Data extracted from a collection
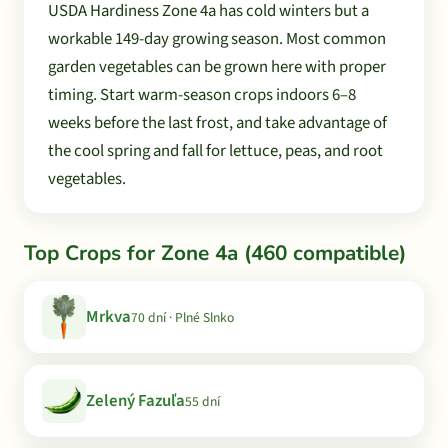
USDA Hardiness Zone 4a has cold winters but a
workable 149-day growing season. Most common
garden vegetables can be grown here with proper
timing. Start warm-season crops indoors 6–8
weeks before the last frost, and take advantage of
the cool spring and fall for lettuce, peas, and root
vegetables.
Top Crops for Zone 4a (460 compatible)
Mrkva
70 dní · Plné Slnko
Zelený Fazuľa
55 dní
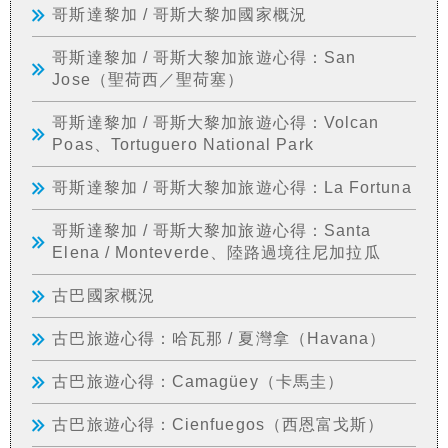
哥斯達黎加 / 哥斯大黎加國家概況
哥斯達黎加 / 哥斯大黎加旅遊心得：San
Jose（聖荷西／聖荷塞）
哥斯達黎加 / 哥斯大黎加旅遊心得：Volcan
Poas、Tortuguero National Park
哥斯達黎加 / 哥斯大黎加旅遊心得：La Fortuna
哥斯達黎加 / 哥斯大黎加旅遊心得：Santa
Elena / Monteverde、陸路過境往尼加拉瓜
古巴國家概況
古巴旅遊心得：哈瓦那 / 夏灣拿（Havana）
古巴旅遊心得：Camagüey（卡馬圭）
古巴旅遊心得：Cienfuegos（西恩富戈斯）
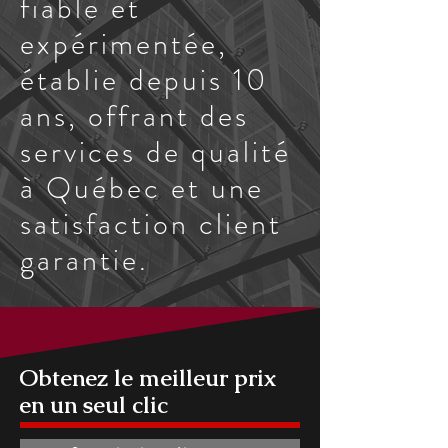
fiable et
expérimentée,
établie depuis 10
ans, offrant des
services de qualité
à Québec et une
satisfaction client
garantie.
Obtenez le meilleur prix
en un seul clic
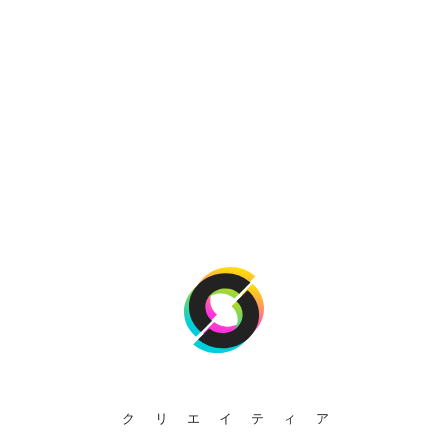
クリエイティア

### REQUIRED WORK
Copy the text of every record above without any change, and leave the pictures out of your copy.

### WRITTEN SOLUTION
USDA Hardiness Zone 4a has cold winters but a
workable 149-day growing season. Most common
garden vegetables can be grown here with proper
timing. Start warm-season crops indoors 6–8
weeks before the last frost, and take advantage of
the cool spring and fall for lettuce, peas, and root
vegetables.
Top Crops for Zone 4a (460 compatible)
Mrkva
70 dní · Plné Slnko
Zelený Fazuľa
55 dní
哥斯達黎加 / 哥斯大黎加國家概況
哥斯達黎加 / 哥斯大黎加旅遊心得：San
Jose（聖荷西／聖荷塞）
哥斯達黎加 / 哥斯大黎加旅遊心得：Volcan
Poas、Tortuguero National Park
哥斯達黎加 / 哥斯大黎加旅遊心得：La Fortuna
哥斯達黎加 / 哥斯大黎加旅遊心得：Santa
Elena / Monteverde、陸路過境往尼加拉瓜
古巴國家概況
古巴旅遊心得：哈瓦那 / 夏灣拿（Havana）
古巴旅遊心得：Camagüey（卡馬圭）
古巴旅遊心得：Cienfuegos（西恩富戈斯）
fiable et
expérimentée,
établie depuis 10
ans, offrant des
services de qualité
à Québec et une
satisfaction client
garantie.
Obtenez le meilleur prix
en un seul clic
クリエイティア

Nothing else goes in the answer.